Second — There are several kinds of love. One is a selfish, mean, grasping, egotistical thing which uses love for self-importance. This is the ugly and crippling kind. The other is an outpouring of everything good in you — of kindness and consideration and respect — not only the social respect of manners but the greater respect which is recognition of another person as unique and valuable. The first kind can make you sick and small and weak but the second can release in you strength, and courage and goodness and even wisdom you didn’t know you had.
You say this is not puppy love. If you feel so deeply — of course it isn’t puppy love.
But I don’t think you were asking me what you feel. You know better than anyone. What you wanted me to help you with is what to do about it — and that I can tell you.
Glory in it for one thing and be very glad and grateful for it.The object of love is the best and most beautiful. Try to live up to it.
If you love someone — there is no possible harm in saying so — only you must remember that some people are very shy and sometimes the saying must take that shyness into consideration. Girls have a way of knowing or feeling what you feel, but they usually like to hear it also.
It sometimes happens that what you feel is not returned for one reason or another — but that does not make your feeling less valuable and good.
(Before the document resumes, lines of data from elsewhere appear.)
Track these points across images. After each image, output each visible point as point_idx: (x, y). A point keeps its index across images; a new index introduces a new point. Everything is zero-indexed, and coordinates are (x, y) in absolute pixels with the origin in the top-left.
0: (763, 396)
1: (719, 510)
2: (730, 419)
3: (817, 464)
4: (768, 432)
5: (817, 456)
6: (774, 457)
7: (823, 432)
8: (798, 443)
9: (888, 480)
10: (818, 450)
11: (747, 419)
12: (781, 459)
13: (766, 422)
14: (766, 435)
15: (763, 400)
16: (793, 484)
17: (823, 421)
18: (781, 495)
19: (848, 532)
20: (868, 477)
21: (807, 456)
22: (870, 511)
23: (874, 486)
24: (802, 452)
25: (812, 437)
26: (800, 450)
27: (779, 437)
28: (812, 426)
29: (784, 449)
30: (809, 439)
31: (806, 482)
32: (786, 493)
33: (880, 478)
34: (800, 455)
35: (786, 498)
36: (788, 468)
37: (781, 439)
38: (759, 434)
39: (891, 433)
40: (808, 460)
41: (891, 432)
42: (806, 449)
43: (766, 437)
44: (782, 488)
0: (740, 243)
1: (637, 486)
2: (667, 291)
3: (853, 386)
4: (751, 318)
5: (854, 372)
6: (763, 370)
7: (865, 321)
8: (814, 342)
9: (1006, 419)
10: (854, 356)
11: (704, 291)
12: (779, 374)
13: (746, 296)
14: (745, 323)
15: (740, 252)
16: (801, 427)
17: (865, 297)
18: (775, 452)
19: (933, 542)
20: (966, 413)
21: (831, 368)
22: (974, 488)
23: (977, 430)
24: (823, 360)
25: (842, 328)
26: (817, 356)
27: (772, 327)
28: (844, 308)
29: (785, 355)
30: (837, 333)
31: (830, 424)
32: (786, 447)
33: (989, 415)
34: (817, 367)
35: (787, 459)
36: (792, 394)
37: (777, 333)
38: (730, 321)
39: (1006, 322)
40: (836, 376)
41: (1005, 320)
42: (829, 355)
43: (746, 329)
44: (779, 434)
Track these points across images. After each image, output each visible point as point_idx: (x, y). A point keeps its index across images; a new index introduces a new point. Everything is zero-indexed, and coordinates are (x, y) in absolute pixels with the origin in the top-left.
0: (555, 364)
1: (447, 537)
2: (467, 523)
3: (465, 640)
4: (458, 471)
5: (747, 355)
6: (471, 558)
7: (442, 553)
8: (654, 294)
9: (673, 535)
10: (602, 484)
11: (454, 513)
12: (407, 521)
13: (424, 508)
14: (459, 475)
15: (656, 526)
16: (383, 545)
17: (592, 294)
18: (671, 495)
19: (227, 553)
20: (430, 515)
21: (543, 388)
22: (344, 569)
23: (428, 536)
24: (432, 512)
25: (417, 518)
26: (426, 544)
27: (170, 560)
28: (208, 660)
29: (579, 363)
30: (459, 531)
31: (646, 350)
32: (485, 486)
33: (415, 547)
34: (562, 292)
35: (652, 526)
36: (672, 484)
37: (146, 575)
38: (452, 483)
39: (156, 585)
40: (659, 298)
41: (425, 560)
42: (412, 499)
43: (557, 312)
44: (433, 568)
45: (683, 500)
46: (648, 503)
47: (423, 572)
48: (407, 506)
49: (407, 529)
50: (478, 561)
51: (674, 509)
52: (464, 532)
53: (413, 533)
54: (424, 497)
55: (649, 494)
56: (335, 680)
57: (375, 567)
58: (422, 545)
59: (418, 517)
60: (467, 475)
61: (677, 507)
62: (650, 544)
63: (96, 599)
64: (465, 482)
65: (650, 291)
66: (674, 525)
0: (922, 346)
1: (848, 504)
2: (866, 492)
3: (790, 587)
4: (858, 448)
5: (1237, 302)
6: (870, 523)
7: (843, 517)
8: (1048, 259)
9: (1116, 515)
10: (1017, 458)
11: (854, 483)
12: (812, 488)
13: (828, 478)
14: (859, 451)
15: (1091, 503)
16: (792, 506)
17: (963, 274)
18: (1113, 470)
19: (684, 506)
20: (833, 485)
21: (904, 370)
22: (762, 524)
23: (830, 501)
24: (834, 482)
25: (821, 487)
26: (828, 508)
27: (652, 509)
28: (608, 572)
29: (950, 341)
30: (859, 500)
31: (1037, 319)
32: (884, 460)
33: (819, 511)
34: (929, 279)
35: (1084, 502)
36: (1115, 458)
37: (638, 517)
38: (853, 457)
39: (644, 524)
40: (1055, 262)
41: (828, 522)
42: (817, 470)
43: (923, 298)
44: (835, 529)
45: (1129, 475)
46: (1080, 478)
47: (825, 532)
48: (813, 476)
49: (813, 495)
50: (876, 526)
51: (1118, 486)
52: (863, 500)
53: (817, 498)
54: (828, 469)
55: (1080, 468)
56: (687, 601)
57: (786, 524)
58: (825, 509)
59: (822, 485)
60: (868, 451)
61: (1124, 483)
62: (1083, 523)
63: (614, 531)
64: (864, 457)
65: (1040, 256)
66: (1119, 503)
Lastly, I know your feeling because I have it and I’m glad you have it.
We will be glad to meet Susan. She will be very welcome. But Elaine will make all such arrangements because that is her province and she will be very glad to. She knows about love too and maybe she can give you more help than I can.
And don’t worry about losing. If it is right, it happens — The main thing is not to hurry. Nothing good gets away.
My god, that man can write. What a way of saying things. Perfect cadence and word selection. Even something so simple as a letter to his son. It’s how language is meant to be used.
Just as Townes van Zandt writes and sing songs they way that music is meant to be used.
As I write, Townes is singing ‘Like a Summer Thursday‘ and one of my favorite Steinbeck books is called ‘Sweet Thursday‘. What is it about Thursdays that brings reflection? Carla gave me a copy of ‘Sweet Thursday‘, perhaps 25 years ago. In the inscription she wrote “one of my favorite books by my friend John. A little bit sweet and a little bit sad“. I remember those words perfectly, because they were so perfect; although I fear I have lost control of that book somehow.
So a good night and fitting ending to a confusing week.